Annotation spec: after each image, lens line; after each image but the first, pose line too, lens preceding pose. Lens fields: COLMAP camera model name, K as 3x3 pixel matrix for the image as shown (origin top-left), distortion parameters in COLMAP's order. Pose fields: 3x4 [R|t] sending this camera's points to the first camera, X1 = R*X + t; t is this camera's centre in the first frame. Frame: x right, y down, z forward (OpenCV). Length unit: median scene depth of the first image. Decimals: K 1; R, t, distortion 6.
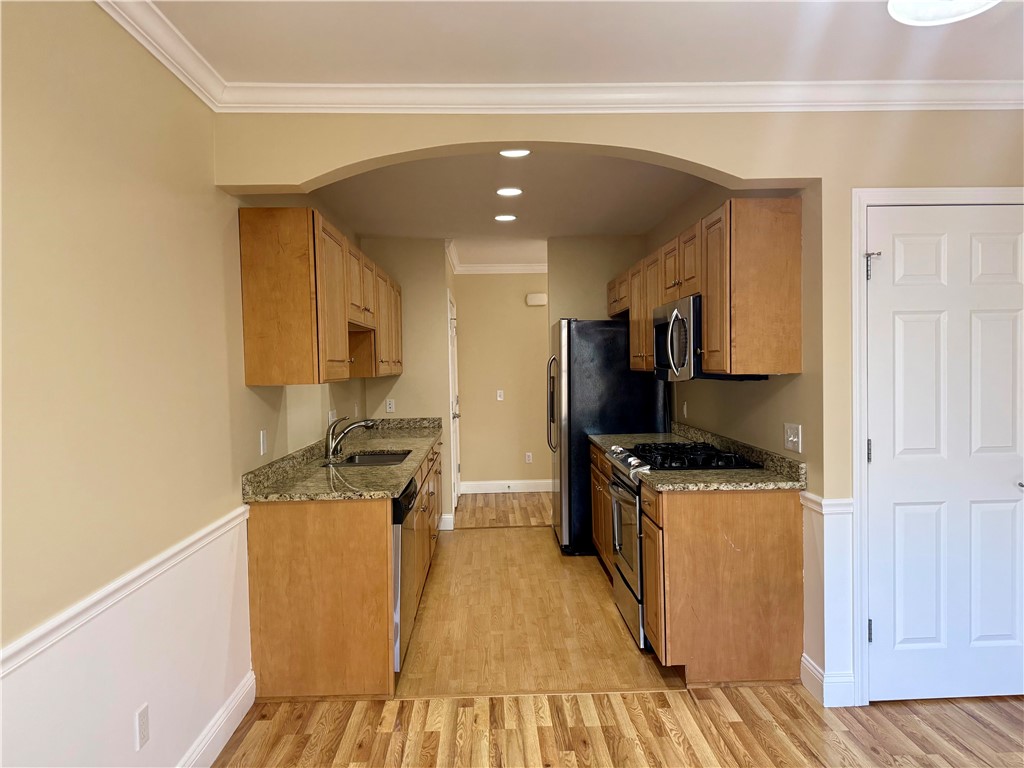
lens RADIAL K [[715.1, 0, 514.7], [0, 715.1, 382.1], [0, 0, 1]] dist [0.147429, -0.216966]
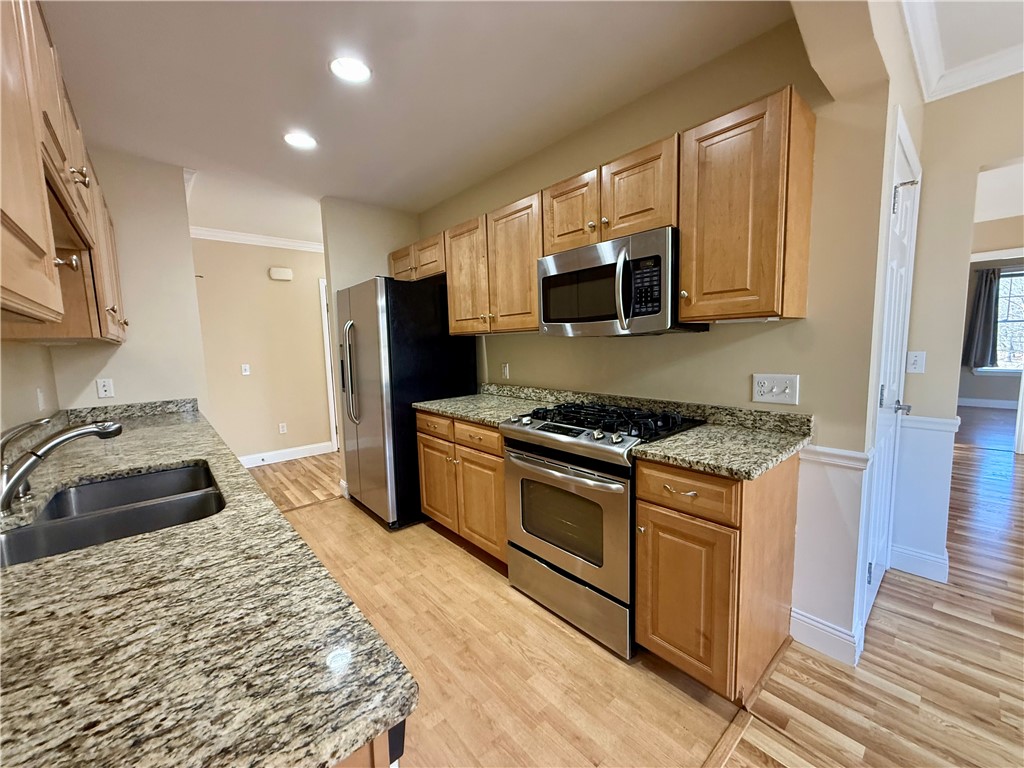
lens RADIAL K [[406.7, 0, 510.6], [0, 406.7, 385.0], [0, 0, 1]] dist [0.000679, -0.000217]
pose [[0.775820, -0.069204, 0.627148, -0.160327], [0.029170, 0.996838, 0.073913, 0.016398], [-0.630280, -0.039049, 0.775385, 0.606282]]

WHAT TO PRODUCE:
Return the listing above unaltered, omitting its pictures.

COMPLETED TASK:
Annotation spec: after each image, lens line; after each image but the first, pose line too, lens preceding pose. Lens fields: COLMAP camera model name, K as 3x3 pixel matrix for the image as shown (origin top-left), distortion parameters in COLMAP's order. Pose fields: 3x4 [R|t] sending this camera's points to the first camera, X1 = R*X + t; t is this camera's centre in the first frame. Frame: x right, y down, z forward (OpenCV). Length unit: median scene depth of the first image. Decimals: K 1; R, t, distortion 6.
lens RADIAL K [[715.1, 0, 514.7], [0, 715.1, 382.1], [0, 0, 1]] dist [0.147429, -0.216966]
lens RADIAL K [[406.7, 0, 510.6], [0, 406.7, 385.0], [0, 0, 1]] dist [0.000679, -0.000217]
pose [[0.775820, -0.069204, 0.627148, -0.160327], [0.029170, 0.996838, 0.073913, 0.016398], [-0.630280, -0.039049, 0.775385, 0.606282]]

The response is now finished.